> **What you are asked to do**
Reproduce the passage about Isobel and John's troubled marriage word for word.

> **Extract to read**
== Segment start ==

Stuffing her hat on her head, Isobel stalked from the house, through town, and onto the plain boiling with rage. She said to herself, “I am not going to live with a man who gives a lazy servant preference over his wife.” She walked for hours, enraged, not caring where she went. She finally returned home, but the situation remained tense although John told Isobel she could dismiss the servant. When the local church leaders visiting wanting to know why the cook had been fired, John wouldn’t back Isobel. And he didn’t hire anyone else, sending all the domestic duties on her.
Other issues soon arose. For a long time the marriage was painful and stressed. But John and Isobel were committed to the Master. They were committed to personal spiritual maturity and to working and maintaining the relationship, however difficult it seemed. Furthermore, Isobel admitted that she had nowhere to go. She often walked out on John, but in that remote region on the Chinese-Thai border, there was nowhere for her to go. The two finally built a satisfying, fulfilling marriage.
Near the end of her life, Isobel wrote these words: I feel many modern marriages are wrecked on just sharp shoals as this. A human weakness is pointed out. The correction is resented. Argument grows bitter. Young people are not ready to forgive, not willing to endure. Divorce is too quickly seized upon as the way out. [But] to pray God to awaken the other person, to be patient until he does so—this is God’s way out. And it molds the two opposite natures into one invincible whole.

== Segment end ==

> **Records**
== Segment start ==

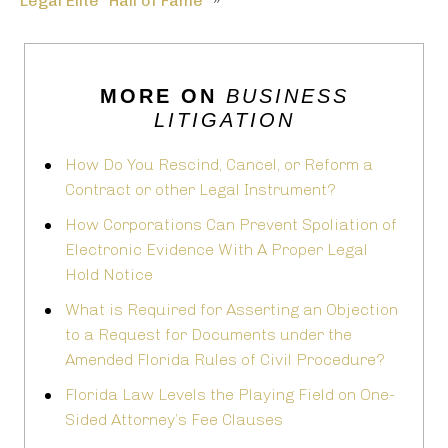
Legal Elite “Hall of Fame”
»
MORE ON
BUSINESS
LITIGATION
How Do You Rescind, Cancel, or Reform a
Contract or other Legal Instrument?
How Corporations Can Prevent Spoliation of
Electronic Evidence With A Proper Legal
Hold Notice
What is Required for Asserting an Objection
to a Request for Documents under the
Amended Florida Rules of Civil Procedure?
Florida Law Levels the Playing Field on One-
Sided Attorney’s Fee Clauses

== Segment end ==

> **Result below**
Stuffing her hat on her head, Isobel stalked from the house, through town, and onto the plain boiling with rage. She said to herself, “I am not going to live with a man who gives a lazy servant preference over his wife.” She walked for hours, enraged, not caring where she went. She finally returned home, but the situation remained tense although John told Isobel she could dismiss the servant. When the local church leaders visiting wanting to know why the cook had been fired, John wouldn’t back Isobel. And he didn’t hire anyone else, sending all the domestic duties on her.
Other issues soon arose. For a long time the marriage was painful and stressed. But John and Isobel were committed to the Master. They were committed to personal spiritual maturity and to working and maintaining the relationship, however difficult it seemed. Furthermore, Isobel admitted that she had nowhere to go. She often walked out on John, but in that remote region on the Chinese-Thai border, there was nowhere for her to go. The two finally built a satisfying, fulfilling marriage.
Near the end of her life, Isobel wrote these words: I feel many modern marriages are wrecked on just sharp shoals as this. A human weakness is pointed out. The correction is resented. Argument grows bitter. Young people are not ready to forgive, not willing to endure. Divorce is too quickly seized upon as the way out. [But] to pray God to awaken the other person, to be patient until he does so—this is God’s way out. And it molds the two opposite natures into one invincible whole.